What is the conventional notation for these logic statements?
$\begingroup$
When I studied chemical engineering I often found the need to rewrite lecture notes, handouts and books in order to gain a thorough understanding of the subject I was reading. As much as time permitted I used to draw mindmaps of the reading material combining the symbols on the left in the image below:
The first ones are probably known, but some of these may need some explanation. I will list all of them with my own explantions to make clear what I mean.
- B is a part of A. B is a subset of A. B is a property of A.

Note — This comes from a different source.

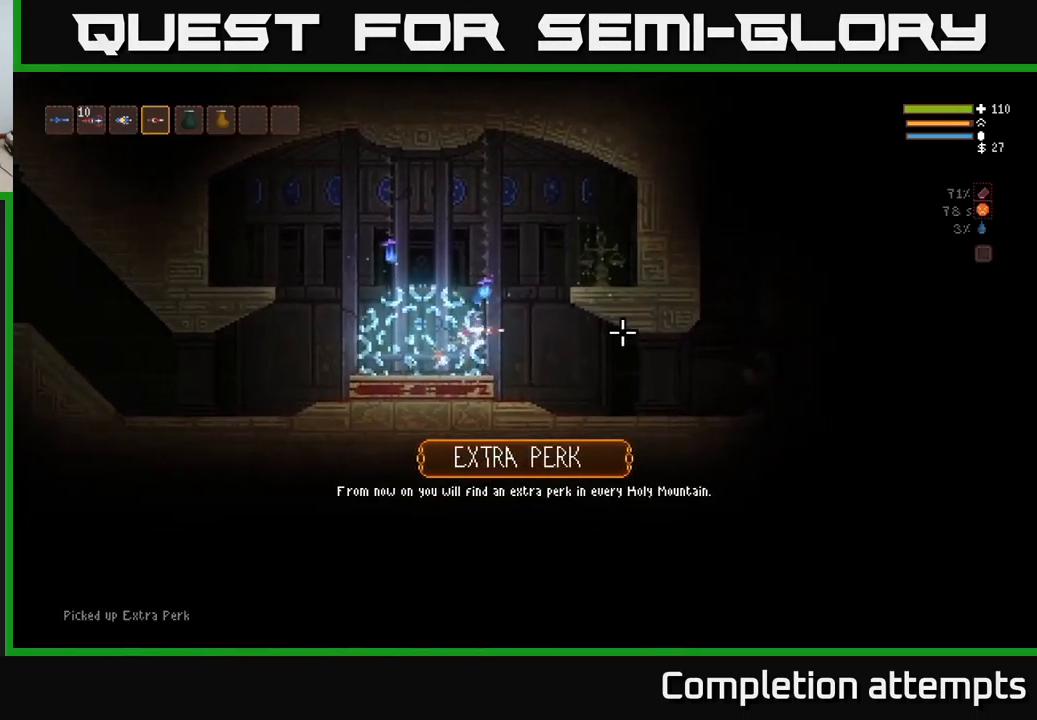
{"buttons": [], "left_stick": "right", "right_stick": "right", "events": []}
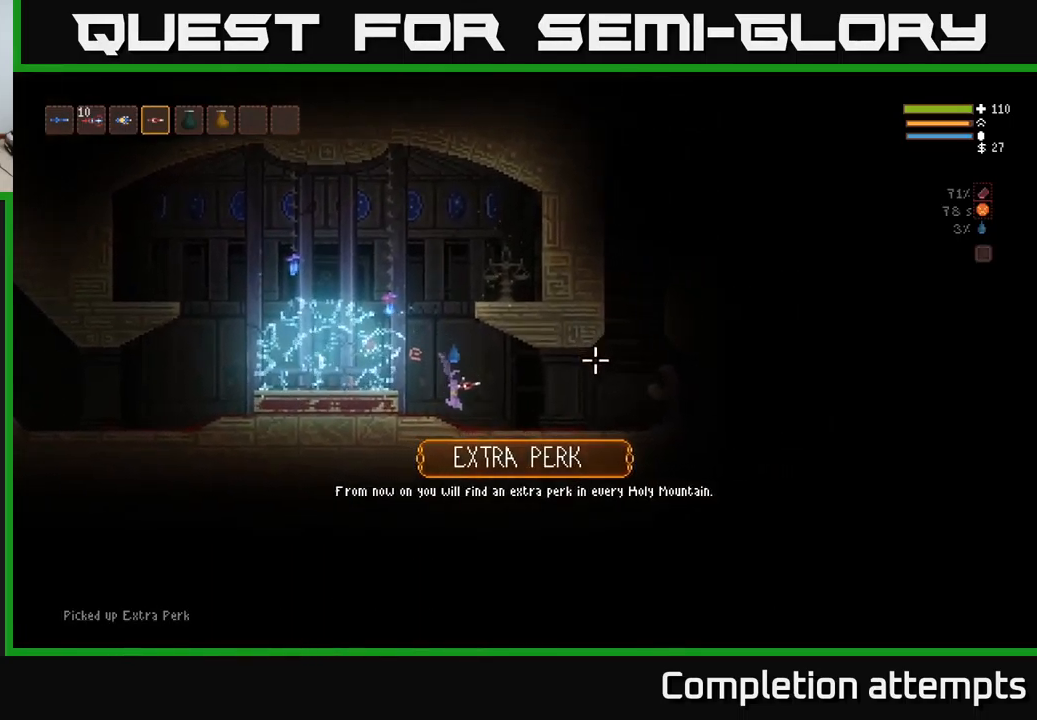
{"buttons": [], "left_stick": "right", "right_stick": "up-right", "events": [[467, "right_stick", "up-right"]]}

- B is partly a part of A. B is a almost a subset of A. B is to a very small degree a property of A.
- A equals B. A and B are the same thing.
- B is a consequence of A. If A happens then B happens as a consequence.
- A becomes B. First there is only A, later there is only B.
- This describes a process or a verb. A is put into B. Example: A reactant (A) is fed into a reactor (B).
- A affects property B and causes a decrease, and B is a property of some other object as drawn in 1.
- A affects property B and causes an increase, and B is a property of some other object as drawn in 1.
- A intends to cause B to come into existance. Example: A company (A) strives to create profit (B).
- A strives/wants/intends to become B. Example: One strives to keep the concentration of reactant (A) in a reactor to be 0.1 mol/liter (B).
What are the conventional mathematical names and symbols used to denote these relations above?
Edit 19.5.2013: Just as an example I analyzed a sentence taken from a paper by Ernest Davis about technological singularity:
It is not perfect though.
$\endgroup$ 21 Answer
$\begingroup$- subset of: $B \subset A$ (or member of: $B \in A$)
- intersection: $B \wedge A$ (it would require several statements to say "A and B are not null, they are not equal, their intersection is not null")
- equal to: $B = A$
- implies (if/then): $A \implies B$
- function of: $B = f(A)$ (however, things do not "become" other things. You can apply transformations to get a new thing, but the original thing still exists.)
- In general, a given thing is either in a set, or not, without moving.
- negative derivative: $B(t) = -\frac{\partial A}{\partial t}$
- positive derivative: $B(t) = \frac{\partial A}{\partial t}$
- I'm iffy about "become" or "put", but there is definitely no math symbol for intent.